■ **ACTION ITEM**: Determine how many lines in the items below contain the word "Process", and give only that number.

■ **MATERIAL SHOWN**:
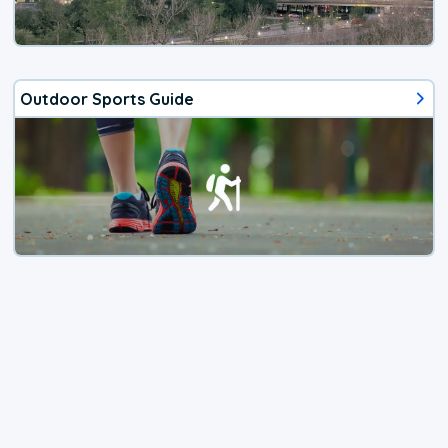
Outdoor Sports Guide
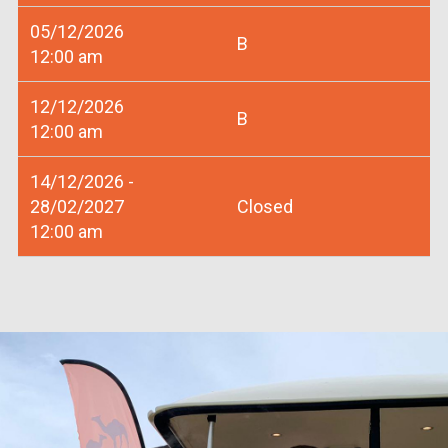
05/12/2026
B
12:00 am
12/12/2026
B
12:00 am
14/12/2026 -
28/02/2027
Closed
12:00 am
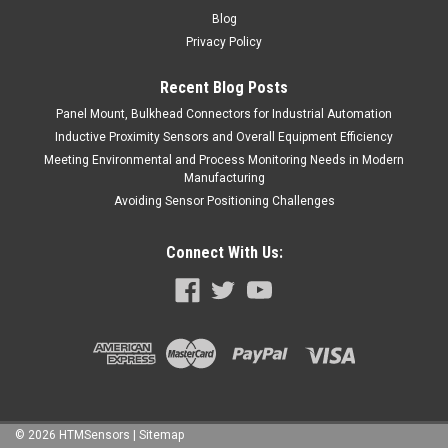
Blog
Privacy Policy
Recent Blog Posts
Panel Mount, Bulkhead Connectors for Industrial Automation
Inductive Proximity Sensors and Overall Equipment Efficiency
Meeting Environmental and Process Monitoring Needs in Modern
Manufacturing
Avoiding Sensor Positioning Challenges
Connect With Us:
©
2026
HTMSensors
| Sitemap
==
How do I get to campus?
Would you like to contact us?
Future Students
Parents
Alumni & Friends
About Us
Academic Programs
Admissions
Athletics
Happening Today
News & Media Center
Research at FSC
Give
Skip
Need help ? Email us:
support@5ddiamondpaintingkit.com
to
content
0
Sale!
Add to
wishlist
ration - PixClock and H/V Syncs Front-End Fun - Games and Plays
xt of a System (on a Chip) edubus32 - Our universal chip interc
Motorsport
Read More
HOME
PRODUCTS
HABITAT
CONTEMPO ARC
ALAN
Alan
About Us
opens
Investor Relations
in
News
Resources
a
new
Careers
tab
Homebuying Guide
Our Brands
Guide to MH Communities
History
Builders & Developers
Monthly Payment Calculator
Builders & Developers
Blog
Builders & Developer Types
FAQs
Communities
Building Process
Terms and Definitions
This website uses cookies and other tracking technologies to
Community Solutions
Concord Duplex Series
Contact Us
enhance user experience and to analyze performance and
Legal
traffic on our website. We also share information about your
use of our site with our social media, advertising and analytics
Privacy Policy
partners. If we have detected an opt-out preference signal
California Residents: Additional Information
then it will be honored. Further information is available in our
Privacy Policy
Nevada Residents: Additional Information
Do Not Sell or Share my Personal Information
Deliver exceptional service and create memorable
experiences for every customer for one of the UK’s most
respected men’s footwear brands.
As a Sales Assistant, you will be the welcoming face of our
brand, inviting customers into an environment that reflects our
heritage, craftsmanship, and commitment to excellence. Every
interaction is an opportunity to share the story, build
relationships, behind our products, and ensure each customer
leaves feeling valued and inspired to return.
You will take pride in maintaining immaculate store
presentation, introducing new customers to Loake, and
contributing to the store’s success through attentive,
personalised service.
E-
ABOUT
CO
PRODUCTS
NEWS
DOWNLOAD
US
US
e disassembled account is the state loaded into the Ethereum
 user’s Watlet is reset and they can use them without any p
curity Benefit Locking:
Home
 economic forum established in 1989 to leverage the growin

■ **SOLUTION BELOW**: 2